Relevant document: 6th Report from the Joint Committee on Statutory Instruments.
My Lords, I beg to move that the draft order laid before the House on 7 July now be considered. It might be helpful if I provide the Committee with a brief summary of what the order seeks to achieve. The order is made under Section 63 of the Scotland Act 1998, which allows for an order to provide for any functions, so far as they are exercisable by a Minister of the Crown in or as regards Scotland, to be exercisable by the Scottish Ministers instead of by the Minister of the Crown.
Section 70(3)(a) of the Child Support, Pensions and Social Security Act 2000 makes provision for the Secretary of State for Work and Pensions to set the cap on the amount that local authorities may spend on discretionary housing payments in a financial year. Pursuant to this, the actual cap is set out in the Discretionary Housing Payments (Grants) Order 2001.
This Section 63 order will transfer that function of the Secretary of State for Work and Pensions to the Scottish Ministers instead. This will enable the Scottish Ministers, by order, to determine the limit on the total amount of expenditure that may be incurred by a Scottish local authority in making discretionary housing payments in the financial year 2014-15—that is, the current financial year—and onwards.
The order allows the Scottish Ministers to decide at which level the cap on discretionary housing payments, to be made by local authorities, is to be set.

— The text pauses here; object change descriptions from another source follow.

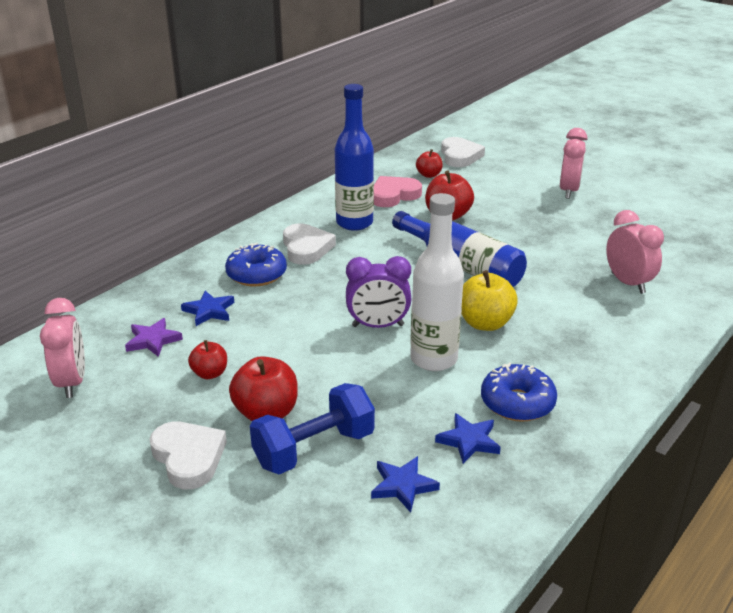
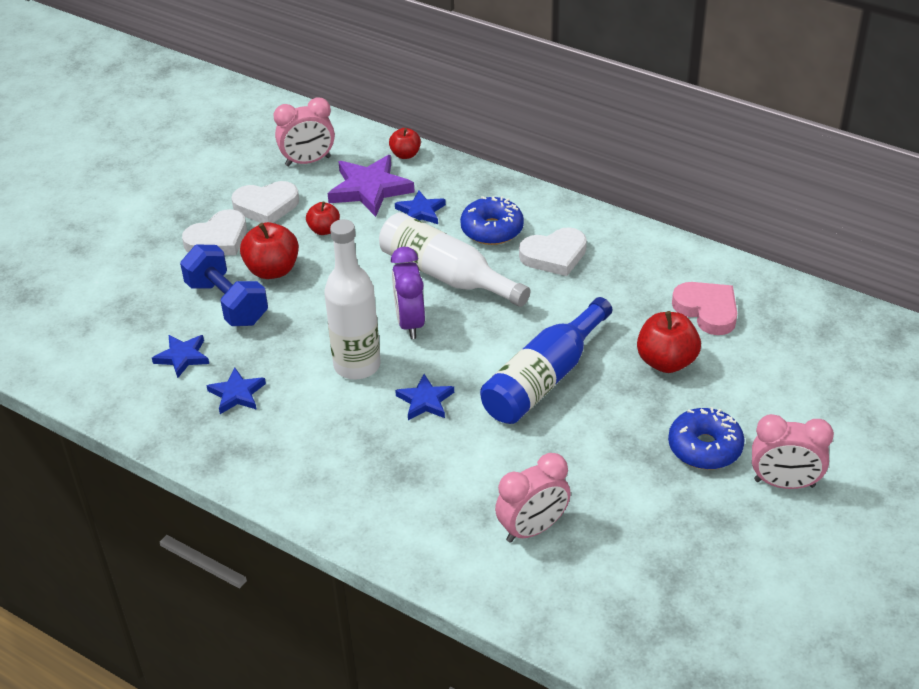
camera: 85 degrees right, 10 degrees up
(153, 340) = (370, 189): purple star -> purple star, size x1.72
(314, 302) = (446, 275): none -> white bottle
(354, 223) = (623, 285): blue bottle -> none
(429, 175) = (781, 338): red apple -> red apple (405, 154)
(460, 156) = (859, 366): white heart -> white heart (266, 206)
(485, 323) = (425, 401): yellow apple -> blue star
(517, 403) = (291, 426): blue donut -> blue donut (705, 447)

This will give local authorities and Scottish Ministers increased flexibility to support claimants with their housing costs in this way, as they deem appropriate. The order demonstrates the United Kingdom Government’s continued willingness and commitment to working with the Scottish Government to make the devolution settlement work.

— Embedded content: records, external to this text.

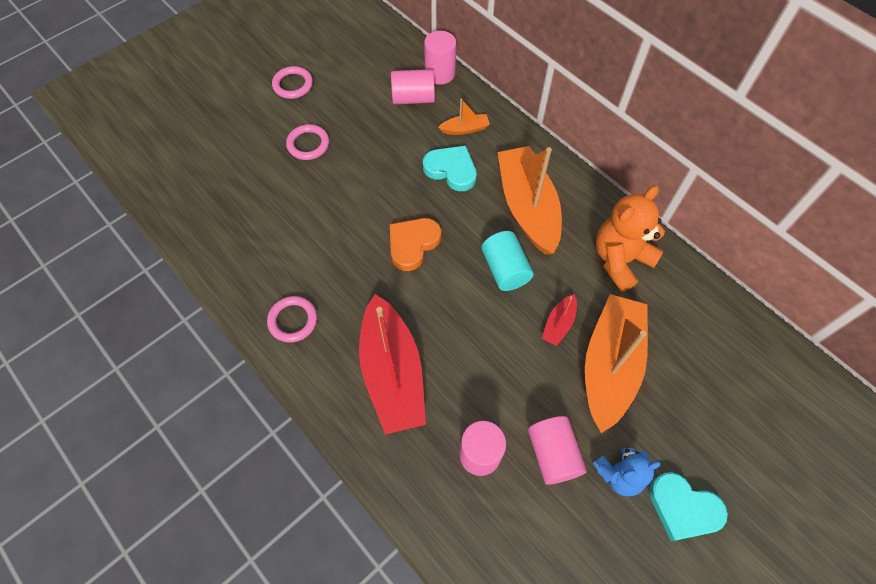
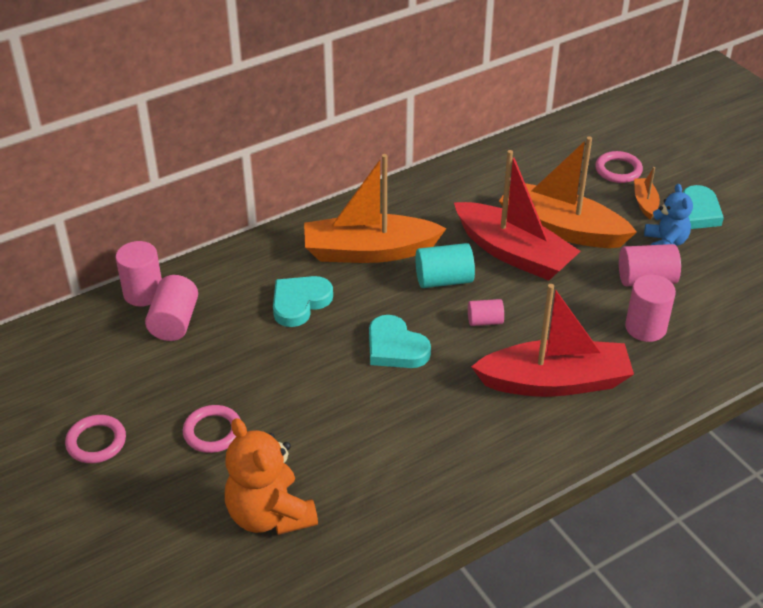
camera: 80 degrees left, 20 degrees down
(293, 320) = (478, 463): pink ring -> pink ring (618, 170)
(413, 244) = (395, 347): orange heart -> turquoise heart
(458, 308) = (485, 321): none -> pink cylinder
(465, 129) = (242, 283): orange boat -> orange boat (645, 203)
(558, 324) = (513, 253): red boat -> red boat, size x2.30
(620, 260) = (448, 200): orange teddy bear -> orange teddy bear (270, 515)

As noble Lords will be aware, the commission under the chairmanship of the noble Lord, Lord Smith of Kelvin, has been established to look at additional powers for the Scottish Parliament, and welfare issues may well be a significant part of its deliberations. However, these measures relate to the current financial year and I am sure that noble Lords will agree that it is right that we take them forward at this time.

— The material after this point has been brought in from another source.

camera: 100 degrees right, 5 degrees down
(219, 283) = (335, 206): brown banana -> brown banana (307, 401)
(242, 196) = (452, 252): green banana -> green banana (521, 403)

The order was considered by the Scottish Parliament’s Welfare Reform Committee and was then passed without a Division in the Scottish Parliament on 20 August. It was considered, too, by the Delegated Legislation Committee in the other place on the 14th of this month and passed the following day. If your Lordships’ House approves this order, it will then proceed to the Privy Council. I therefore commend the order to the Committee and beg to move.
My Lords, I thank the Minister for explaining the order to the Committee. I want also to express my usual thanks to the Minister’s staff for making sure that I was briefed. I would be at quite a loss without those briefings and I want to put on record that appreciation.
The Labour Party supports this order, made under the Scotland Act 1998. As the Minister said, it transfers certain functions of the Work and Pensions Secretary to Scottish Ministers. The transfer concerns the ability to cap the entire amount of expenditure that may be required by a local authority in awarding discretionary housing payments. This amendment to the Scotland Act is supported, as it demonstrates the delivery of further devolution pledges and grants control to Scottish Ministers over a payment that they requested. There is total agreement between the two Front Benches on that.
My Lords, I thank the noble Lord, Lord McAvoy, for his support for this order, and the support of his party. I did not think that he would resist the temptation to refer to the removal of the spare room subsidy—of course, it is the removal of a subsidy; it is not a tax. However, as I know that he is a keen follower of Liberal Democrat policy, he will know the position that my party has expressed in recent weeks with regard to that proposal. I will not abuse the Committee by elaborating on that here, but he will be well aware of it. However, he is right; this is an illustration of how the devolution settlement works and its flexibility I think I am right to say that this is the first Section 63 order in this Parliament—I think some of the earlier orders were debated under Section 104—and it shows that the Scotland Act has a number of different measures with which we can make the devolution settlement work, not only for the people of Scotland but also for that of the United Kingdom as a whole.